*** Begin section ***
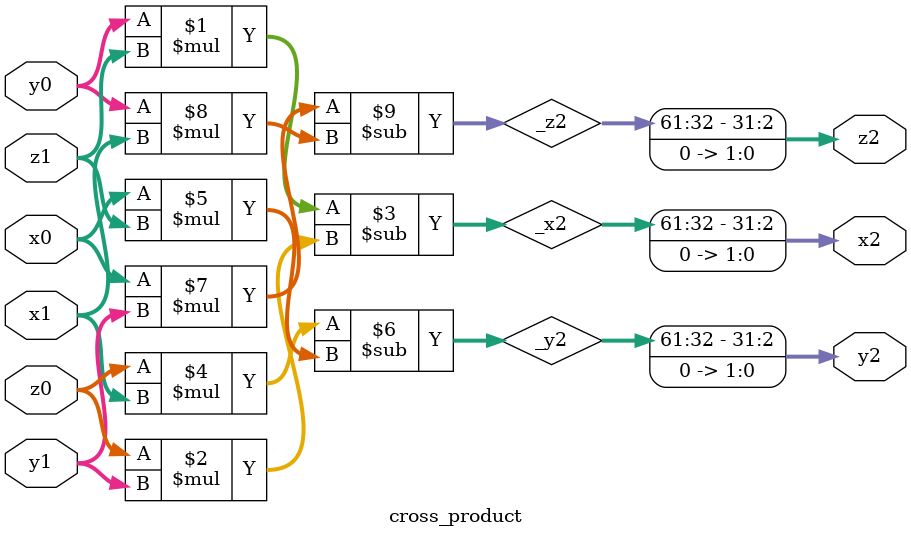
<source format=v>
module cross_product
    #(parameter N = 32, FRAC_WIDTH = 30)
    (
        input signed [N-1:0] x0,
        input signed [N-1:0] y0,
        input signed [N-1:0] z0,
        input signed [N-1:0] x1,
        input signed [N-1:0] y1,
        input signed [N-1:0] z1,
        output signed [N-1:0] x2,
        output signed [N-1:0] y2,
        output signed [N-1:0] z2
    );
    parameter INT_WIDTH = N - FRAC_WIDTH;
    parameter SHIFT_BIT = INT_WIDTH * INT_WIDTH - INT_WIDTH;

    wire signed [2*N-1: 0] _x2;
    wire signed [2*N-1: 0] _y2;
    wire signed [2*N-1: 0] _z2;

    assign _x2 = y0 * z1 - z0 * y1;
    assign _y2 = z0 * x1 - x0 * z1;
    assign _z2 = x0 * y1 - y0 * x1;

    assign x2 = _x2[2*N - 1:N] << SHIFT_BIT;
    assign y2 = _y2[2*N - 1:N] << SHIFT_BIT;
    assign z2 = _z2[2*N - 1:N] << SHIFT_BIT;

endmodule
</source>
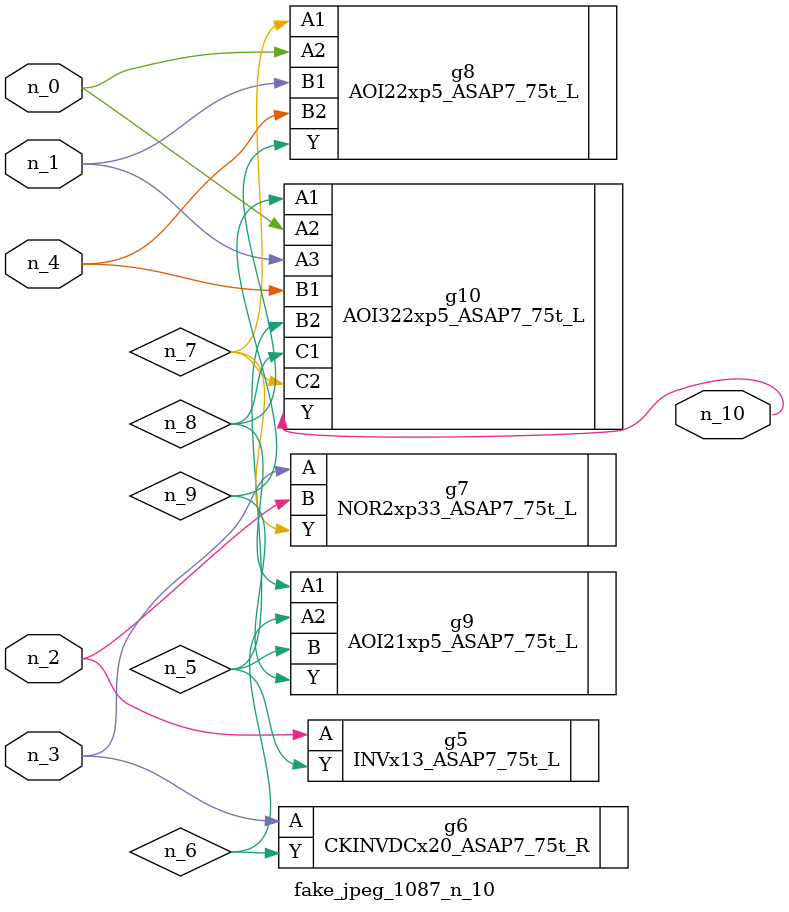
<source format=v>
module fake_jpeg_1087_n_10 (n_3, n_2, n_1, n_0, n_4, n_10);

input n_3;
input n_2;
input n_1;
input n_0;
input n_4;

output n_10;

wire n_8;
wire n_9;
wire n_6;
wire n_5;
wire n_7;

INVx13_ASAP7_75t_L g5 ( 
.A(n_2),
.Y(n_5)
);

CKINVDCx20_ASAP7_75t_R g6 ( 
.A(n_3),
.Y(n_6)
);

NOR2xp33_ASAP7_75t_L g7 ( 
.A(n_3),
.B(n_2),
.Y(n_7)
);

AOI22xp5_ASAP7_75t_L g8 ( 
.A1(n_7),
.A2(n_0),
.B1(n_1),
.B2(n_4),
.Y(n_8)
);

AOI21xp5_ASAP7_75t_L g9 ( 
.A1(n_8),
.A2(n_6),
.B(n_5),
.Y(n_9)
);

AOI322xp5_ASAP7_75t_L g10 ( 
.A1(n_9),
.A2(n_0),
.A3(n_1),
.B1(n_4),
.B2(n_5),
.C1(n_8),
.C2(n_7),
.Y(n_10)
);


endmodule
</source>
*** End section ***
- What you will do
Line count for "assign": report how many lines in the data above include it, with no other words.

- Result for this exercise
6